Le torchon brûle au Conseil de la Ville de Rabat, et le PAM s’en retire

Le torchon brûle au Conseil de la Ville de Rabat, et le PAM s’en retire

Aujourd’hui 29 février se tenait une réunion du Conseil de la Ville de Rabat, lors de laquelle le PAM a adopté une position politique forte. Il a demandé une enquête officielle sur l’état de santé du maire, demande fondée sur des informations précises à ce sujet.

Pour commencer, les élus du PAM ont présenté leurs excuses officielles pour l’incident qui s’est produit le 19 février, quand un élu du PAM avait empêché le secrétaire de la séance de procéder au décompte des voix sur les budgets d’arrondissement. Les excuses du PAM sont d’autant plus importantes, moralement, que ledit secrétaire s’était laissé tomber alors que le conseiller PAM l’empêchait de compter, sans violence.
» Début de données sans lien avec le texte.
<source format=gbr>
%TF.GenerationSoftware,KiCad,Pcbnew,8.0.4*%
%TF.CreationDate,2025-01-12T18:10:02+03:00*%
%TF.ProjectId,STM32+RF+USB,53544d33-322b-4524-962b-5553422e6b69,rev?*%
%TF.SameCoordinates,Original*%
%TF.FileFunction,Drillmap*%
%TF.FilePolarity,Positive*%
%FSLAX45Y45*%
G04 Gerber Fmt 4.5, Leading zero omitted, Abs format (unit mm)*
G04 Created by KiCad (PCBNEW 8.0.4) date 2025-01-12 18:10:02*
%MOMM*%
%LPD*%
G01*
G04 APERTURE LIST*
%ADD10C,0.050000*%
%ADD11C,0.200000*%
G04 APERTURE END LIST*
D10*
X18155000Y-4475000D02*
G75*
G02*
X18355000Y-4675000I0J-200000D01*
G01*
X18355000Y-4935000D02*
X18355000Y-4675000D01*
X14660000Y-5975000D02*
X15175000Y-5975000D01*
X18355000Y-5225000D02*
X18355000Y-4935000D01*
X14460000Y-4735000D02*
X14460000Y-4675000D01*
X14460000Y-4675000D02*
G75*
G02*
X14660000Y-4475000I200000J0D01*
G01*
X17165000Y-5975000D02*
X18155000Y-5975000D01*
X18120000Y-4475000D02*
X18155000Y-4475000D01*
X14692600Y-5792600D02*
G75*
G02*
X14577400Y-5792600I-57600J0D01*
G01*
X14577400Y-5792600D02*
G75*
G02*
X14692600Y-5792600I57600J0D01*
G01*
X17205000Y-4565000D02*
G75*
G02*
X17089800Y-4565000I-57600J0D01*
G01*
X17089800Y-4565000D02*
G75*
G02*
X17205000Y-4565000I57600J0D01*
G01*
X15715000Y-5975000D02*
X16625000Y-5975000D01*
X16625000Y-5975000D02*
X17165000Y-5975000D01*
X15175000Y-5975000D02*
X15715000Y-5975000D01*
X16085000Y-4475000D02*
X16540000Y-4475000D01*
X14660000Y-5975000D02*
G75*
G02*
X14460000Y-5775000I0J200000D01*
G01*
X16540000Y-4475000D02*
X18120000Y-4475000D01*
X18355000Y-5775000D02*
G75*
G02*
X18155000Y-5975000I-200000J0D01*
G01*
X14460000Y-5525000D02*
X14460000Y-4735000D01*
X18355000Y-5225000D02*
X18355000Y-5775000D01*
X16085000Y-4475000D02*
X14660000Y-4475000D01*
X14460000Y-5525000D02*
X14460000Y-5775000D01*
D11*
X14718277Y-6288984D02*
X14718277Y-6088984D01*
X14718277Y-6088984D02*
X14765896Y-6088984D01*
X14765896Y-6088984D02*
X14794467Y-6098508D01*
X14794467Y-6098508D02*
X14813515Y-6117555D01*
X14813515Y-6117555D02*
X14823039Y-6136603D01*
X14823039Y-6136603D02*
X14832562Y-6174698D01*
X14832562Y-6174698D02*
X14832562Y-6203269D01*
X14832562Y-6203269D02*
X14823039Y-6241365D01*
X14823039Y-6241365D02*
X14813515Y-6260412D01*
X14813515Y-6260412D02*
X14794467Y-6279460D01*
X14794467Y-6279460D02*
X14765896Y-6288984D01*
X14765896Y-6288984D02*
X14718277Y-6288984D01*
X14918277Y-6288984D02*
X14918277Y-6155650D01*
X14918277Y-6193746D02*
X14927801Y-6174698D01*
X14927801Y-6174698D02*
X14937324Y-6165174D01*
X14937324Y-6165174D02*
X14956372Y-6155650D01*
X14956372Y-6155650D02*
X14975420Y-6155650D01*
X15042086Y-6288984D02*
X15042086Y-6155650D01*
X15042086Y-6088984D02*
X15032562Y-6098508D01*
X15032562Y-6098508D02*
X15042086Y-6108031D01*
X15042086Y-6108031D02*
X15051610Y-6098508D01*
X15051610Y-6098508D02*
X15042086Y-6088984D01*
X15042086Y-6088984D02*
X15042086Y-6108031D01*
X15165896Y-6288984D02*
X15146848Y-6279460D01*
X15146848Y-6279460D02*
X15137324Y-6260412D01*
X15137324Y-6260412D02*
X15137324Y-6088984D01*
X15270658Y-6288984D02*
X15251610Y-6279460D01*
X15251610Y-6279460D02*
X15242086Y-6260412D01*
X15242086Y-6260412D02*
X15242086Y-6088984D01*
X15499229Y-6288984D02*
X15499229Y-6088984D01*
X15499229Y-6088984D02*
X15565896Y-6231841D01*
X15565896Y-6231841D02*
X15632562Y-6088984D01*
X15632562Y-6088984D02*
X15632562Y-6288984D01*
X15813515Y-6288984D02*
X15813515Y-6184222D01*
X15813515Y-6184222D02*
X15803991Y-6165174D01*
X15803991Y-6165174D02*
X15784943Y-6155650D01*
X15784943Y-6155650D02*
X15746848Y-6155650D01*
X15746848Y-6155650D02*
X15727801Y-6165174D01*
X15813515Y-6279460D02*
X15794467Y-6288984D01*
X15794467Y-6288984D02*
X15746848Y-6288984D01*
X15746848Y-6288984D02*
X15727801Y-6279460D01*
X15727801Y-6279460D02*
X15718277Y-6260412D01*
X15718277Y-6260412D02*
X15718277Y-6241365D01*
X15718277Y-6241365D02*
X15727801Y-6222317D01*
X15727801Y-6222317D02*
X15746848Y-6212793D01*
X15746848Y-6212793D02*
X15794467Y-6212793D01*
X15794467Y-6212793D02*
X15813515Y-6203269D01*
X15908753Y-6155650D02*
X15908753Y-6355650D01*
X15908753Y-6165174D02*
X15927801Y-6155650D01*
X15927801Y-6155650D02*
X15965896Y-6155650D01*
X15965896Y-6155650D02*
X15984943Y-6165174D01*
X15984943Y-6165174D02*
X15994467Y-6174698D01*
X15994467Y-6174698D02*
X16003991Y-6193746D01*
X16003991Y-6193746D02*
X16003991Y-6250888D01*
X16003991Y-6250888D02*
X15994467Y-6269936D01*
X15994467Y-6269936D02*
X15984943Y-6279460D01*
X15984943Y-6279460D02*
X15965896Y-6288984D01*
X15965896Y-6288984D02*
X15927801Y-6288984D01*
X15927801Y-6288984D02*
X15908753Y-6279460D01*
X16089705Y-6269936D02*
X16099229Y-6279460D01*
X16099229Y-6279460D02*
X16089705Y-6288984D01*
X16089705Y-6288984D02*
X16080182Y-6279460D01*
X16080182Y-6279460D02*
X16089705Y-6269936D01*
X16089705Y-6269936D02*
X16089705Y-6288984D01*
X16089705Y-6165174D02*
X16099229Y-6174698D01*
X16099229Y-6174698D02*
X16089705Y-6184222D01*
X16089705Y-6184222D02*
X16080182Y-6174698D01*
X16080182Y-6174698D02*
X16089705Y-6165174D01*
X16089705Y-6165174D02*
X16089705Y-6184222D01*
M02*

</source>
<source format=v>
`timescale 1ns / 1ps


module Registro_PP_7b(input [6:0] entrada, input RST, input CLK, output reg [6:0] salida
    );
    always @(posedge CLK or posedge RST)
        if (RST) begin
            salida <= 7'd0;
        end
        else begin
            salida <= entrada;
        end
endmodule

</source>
Mais plus important encore est cette décision du parti d’el Omari de demander une enquête officielle au département de tutelle du Conseil, à savoir l’Intérieur, sur les informations faisant état d’invalidité de Mohamed Sadiki, le maire.

Selon un responsable du PAM, « 92 personnes avaient quitté la Redal en 2012 en produisant des certificats de déficiences diverses. Les directeurs perçoivent aujourd’hui un peu plus de 38.000 DH. Demander une enquête est une action entreprise dans l’intérêt, la sauvegarde et la protection de l’argent public ». Et Mohamed Sadiki fait partie du lot des 92 personnes ayant quitté la Redal cette même année 2012. Le même responsable ajoute que sur l’ordre de virement de la pension du maire vers son compte, le libellé indique la raison, qui est une pathologie mentale.
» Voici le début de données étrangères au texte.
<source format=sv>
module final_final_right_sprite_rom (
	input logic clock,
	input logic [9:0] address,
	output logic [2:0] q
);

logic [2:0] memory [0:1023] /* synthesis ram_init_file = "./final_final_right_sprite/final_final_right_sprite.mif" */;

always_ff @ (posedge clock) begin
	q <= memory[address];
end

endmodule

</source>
Pour être plus précis, les informations qui circulent autour de cette pension sont comme suit, selon ce même responsable du PAM : une pension de retraite relative de 38.788,13 DH, dont 9.000 DH pour "incapacité physique" de 60%. Comment le maire réussit-il à diriger une ville comme Rabat avec une telle incapacité, si les documents s'avèrent exacts ? Le ministère de l'Intérieur et Redal devraient publier le dossier de Mohamed Sadiki au plus vite.

Dans l’intervalle, les élus PAM ont décidé de ne plus siéger au Conseil de la Ville, pour mettre la pression sur l’Intérieur afin qu’il diligente l’enquête demandée et qu’il en publie les résultats. On observera pour cette question le mutisme du chef du gouvernement et du PJD Abdelilah Benkirane, en général prompt à monter au créneau pour défendre ses pairs au sein du parti, surtout les responsables ou ceux qui sont en responsabilité.
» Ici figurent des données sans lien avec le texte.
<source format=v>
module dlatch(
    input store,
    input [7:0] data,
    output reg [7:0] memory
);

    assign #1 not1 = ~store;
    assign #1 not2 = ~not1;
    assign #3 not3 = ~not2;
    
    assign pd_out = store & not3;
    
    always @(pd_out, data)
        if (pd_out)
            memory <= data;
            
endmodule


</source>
L’affaire est sérieuse car nous sommes en présence de deux partis, chacun d’eux ayant une responsabilité dans ce qui se passe au Conseil de Rabat : le PAM qui porte des accusations qui, si elles ne sont pas étayées par des preuves, remettraient gravement en question sa crédibilité et son sérieux et le placeraient en position de diffamation, et le PJD qui, sans preuve du contraire, aura présenté à la mairie de la capitale un « déficient mental » ou un escroc qui a avancé l’argument de sa « déficience mentale » pour obtenir une confortable pension de retraite.